Exercise goal
Wherever the line that contains "den Lalaloopsy-Puppen." falls, repeat it and the lines after it exactly until the records end, without any pictures.
"""
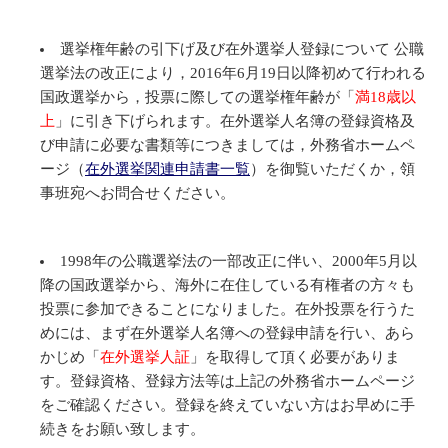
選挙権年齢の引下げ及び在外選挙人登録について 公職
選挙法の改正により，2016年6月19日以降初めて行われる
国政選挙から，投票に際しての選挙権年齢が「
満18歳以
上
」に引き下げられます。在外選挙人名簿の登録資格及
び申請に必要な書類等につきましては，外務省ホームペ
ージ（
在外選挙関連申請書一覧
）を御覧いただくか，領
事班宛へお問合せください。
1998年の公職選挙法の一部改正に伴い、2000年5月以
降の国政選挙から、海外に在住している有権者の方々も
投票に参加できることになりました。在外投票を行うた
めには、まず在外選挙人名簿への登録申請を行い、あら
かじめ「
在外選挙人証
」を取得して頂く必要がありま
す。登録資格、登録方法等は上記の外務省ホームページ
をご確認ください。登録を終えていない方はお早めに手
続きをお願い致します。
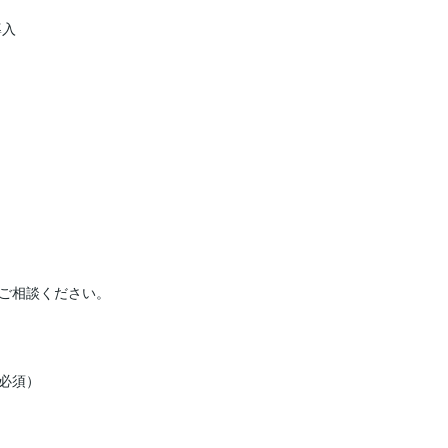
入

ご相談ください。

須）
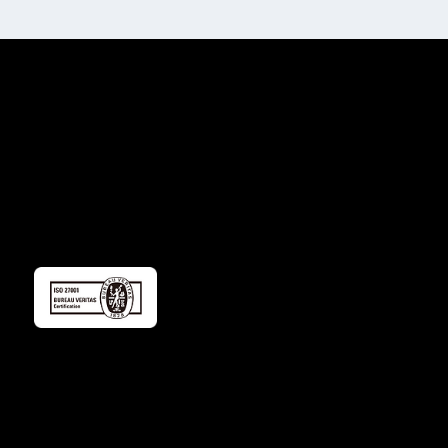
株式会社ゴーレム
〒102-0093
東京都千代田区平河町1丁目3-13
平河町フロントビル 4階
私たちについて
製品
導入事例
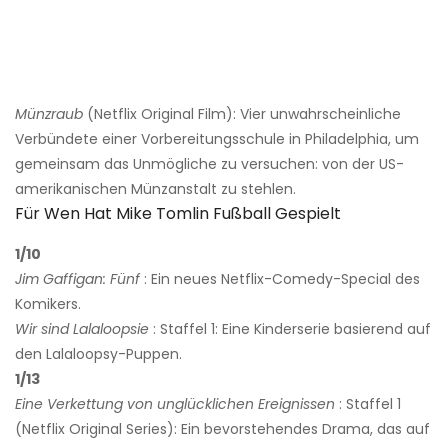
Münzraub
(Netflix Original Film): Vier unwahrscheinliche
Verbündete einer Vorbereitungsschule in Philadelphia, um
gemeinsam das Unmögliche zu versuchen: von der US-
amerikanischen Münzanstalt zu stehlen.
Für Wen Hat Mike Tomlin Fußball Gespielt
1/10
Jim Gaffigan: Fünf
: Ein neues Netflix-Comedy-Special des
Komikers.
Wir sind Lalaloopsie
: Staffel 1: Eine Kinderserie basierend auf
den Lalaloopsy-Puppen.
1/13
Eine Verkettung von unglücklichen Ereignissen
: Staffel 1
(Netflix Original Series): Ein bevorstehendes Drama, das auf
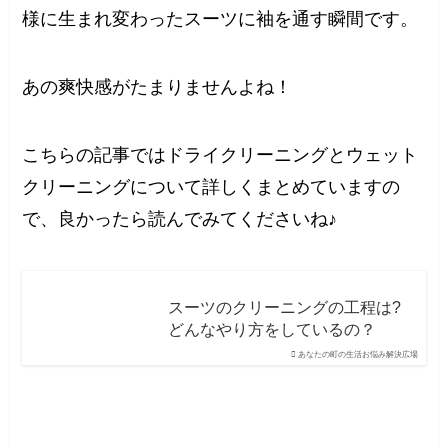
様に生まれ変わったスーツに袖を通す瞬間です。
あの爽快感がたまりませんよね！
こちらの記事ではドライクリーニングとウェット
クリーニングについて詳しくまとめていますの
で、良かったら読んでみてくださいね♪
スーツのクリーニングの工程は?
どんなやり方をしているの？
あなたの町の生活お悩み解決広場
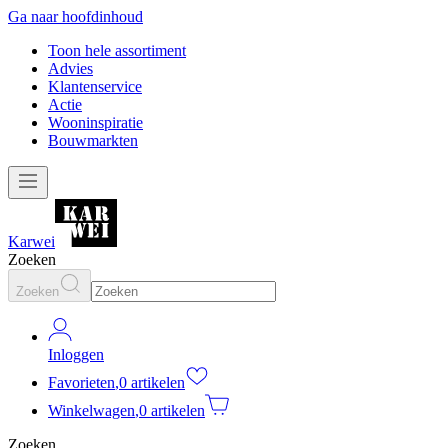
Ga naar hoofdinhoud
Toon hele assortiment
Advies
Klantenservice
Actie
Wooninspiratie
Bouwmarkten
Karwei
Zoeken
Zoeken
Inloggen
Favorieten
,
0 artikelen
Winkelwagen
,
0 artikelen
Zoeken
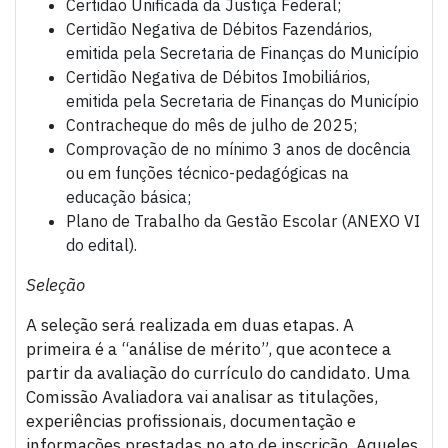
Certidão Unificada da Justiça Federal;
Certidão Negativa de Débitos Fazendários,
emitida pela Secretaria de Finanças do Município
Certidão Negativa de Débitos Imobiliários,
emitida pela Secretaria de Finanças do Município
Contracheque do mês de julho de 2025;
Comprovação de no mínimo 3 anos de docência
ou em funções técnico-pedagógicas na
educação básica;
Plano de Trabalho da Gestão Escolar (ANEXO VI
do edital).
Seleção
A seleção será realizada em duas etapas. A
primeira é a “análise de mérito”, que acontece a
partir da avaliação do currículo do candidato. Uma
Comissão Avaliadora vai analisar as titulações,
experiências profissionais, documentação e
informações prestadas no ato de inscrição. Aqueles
"""
Response
den Lalaloopsy-Puppen.
1/13
Eine Verkettung von unglücklichen Ereignissen
: Staffel 1
(Netflix Original Series): Ein bevorstehendes Drama, das auf
様に生まれ変わったスーツに袖を通す瞬間です。
あの爽快感がたまりませんよね！
こちらの記事ではドライクリーニングとウェット
クリーニングについて詳しくまとめていますの
で、良かったら読んでみてくださいね♪
スーツのクリーニングの工程は?
どんなやり方をしているの？
あなたの町の生活お悩み解決広場
Ga naar hoofdinhoud
Toon hele assortiment
Advies
Klantenservice
Actie
Wooninspiratie
Bouwmarkten
Karwei
Zoeken
Zoeken
Inloggen
Favorieten
,
0 artikelen
Winkelwagen
,
0 artikelen
Zoeken
Certidão Unificada da Justiça Federal;
Certidão Negativa de Débitos Fazendários,
emitida pela Secretaria de Finanças do Município
Certidão Negativa de Débitos Imobiliários,
emitida pela Secretaria de Finanças do Município
Contracheque do mês de julho de 2025;
Comprovação de no mínimo 3 anos de docência
ou em funções técnico-pedagógicas na
educação básica;
Plano de Trabalho da Gestão Escolar (ANEXO VI
do edital).
Seleção
A seleção será realizada em duas etapas. A
primeira é a “análise de mérito”, que acontece a
partir da avaliação do currículo do candidato. Uma
Comissão Avaliadora vai analisar as titulações,
experiências profissionais, documentação e
informações prestadas no ato de inscrição. Aqueles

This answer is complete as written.